Top of DATASET ENTRIES

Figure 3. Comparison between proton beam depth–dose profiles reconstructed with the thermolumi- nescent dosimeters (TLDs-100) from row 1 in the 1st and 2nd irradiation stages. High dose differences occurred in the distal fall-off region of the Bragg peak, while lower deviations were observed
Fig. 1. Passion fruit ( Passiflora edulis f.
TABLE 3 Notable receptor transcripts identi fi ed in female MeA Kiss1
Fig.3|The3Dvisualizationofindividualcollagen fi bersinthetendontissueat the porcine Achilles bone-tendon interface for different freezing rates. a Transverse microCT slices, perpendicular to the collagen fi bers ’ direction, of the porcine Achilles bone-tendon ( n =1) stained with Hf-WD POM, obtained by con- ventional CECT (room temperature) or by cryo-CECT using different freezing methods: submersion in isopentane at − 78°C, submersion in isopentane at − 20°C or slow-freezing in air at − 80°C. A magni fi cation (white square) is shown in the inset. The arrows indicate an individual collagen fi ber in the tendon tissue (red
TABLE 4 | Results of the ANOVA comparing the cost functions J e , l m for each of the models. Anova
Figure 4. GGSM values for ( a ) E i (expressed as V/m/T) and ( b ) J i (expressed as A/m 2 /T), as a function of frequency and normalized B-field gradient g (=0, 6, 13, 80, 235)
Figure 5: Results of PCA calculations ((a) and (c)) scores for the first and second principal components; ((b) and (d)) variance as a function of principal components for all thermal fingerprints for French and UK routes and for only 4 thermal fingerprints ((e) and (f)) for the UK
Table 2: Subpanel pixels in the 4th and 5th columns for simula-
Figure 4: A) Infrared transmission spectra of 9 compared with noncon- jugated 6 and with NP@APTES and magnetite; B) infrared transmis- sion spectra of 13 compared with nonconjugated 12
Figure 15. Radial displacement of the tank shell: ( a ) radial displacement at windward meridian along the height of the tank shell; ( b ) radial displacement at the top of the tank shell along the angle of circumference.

Bottom of DATASET ENTRIES

### TASK GOAL
Output, exactly and in full, the lines from the start of the entries above through the line that contains "Figure 4: A)".

### PROBLEM SOLUTION
Figure 3. Comparison between proton beam depth–dose profiles reconstructed with the thermolumi- nescent dosimeters (TLDs-100) from row 1 in the 1st and 2nd irradiation stages. High dose differences occurred in the distal fall-off region of the Bragg peak, while lower deviations were observed
Fig. 1. Passion fruit ( Passiflora edulis f.
TABLE 3 Notable receptor transcripts identi fi ed in female MeA Kiss1
Fig.3|The3Dvisualizationofindividualcollagen fi bersinthetendontissueat the porcine Achilles bone-tendon interface for different freezing rates. a Transverse microCT slices, perpendicular to the collagen fi bers ’ direction, of the porcine Achilles bone-tendon ( n =1) stained with Hf-WD POM, obtained by con- ventional CECT (room temperature) or by cryo-CECT using different freezing methods: submersion in isopentane at − 78°C, submersion in isopentane at − 20°C or slow-freezing in air at − 80°C. A magni fi cation (white square) is shown in the inset. The arrows indicate an individual collagen fi ber in the tendon tissue (red
TABLE 4 | Results of the ANOVA comparing the cost functions J e , l m for each of the models. Anova
Figure 4. GGSM values for ( a ) E i (expressed as V/m/T) and ( b ) J i (expressed as A/m 2 /T), as a function of frequency and normalized B-field gradient g (=0, 6, 13, 80, 235)
Figure 5: Results of PCA calculations ((a) and (c)) scores for the first and second principal components; ((b) and (d)) variance as a function of principal components for all thermal fingerprints for French and UK routes and for only 4 thermal fingerprints ((e) and (f)) for the UK
Table 2: Subpanel pixels in the 4th and 5th columns for simula-
Figure 4: A) Infrared transmission spectra of 9 compared with noncon- jugated 6 and with NP@APTES and magnetite; B) infrared transmis- sion spectra of 13 compared with nonconjugated 12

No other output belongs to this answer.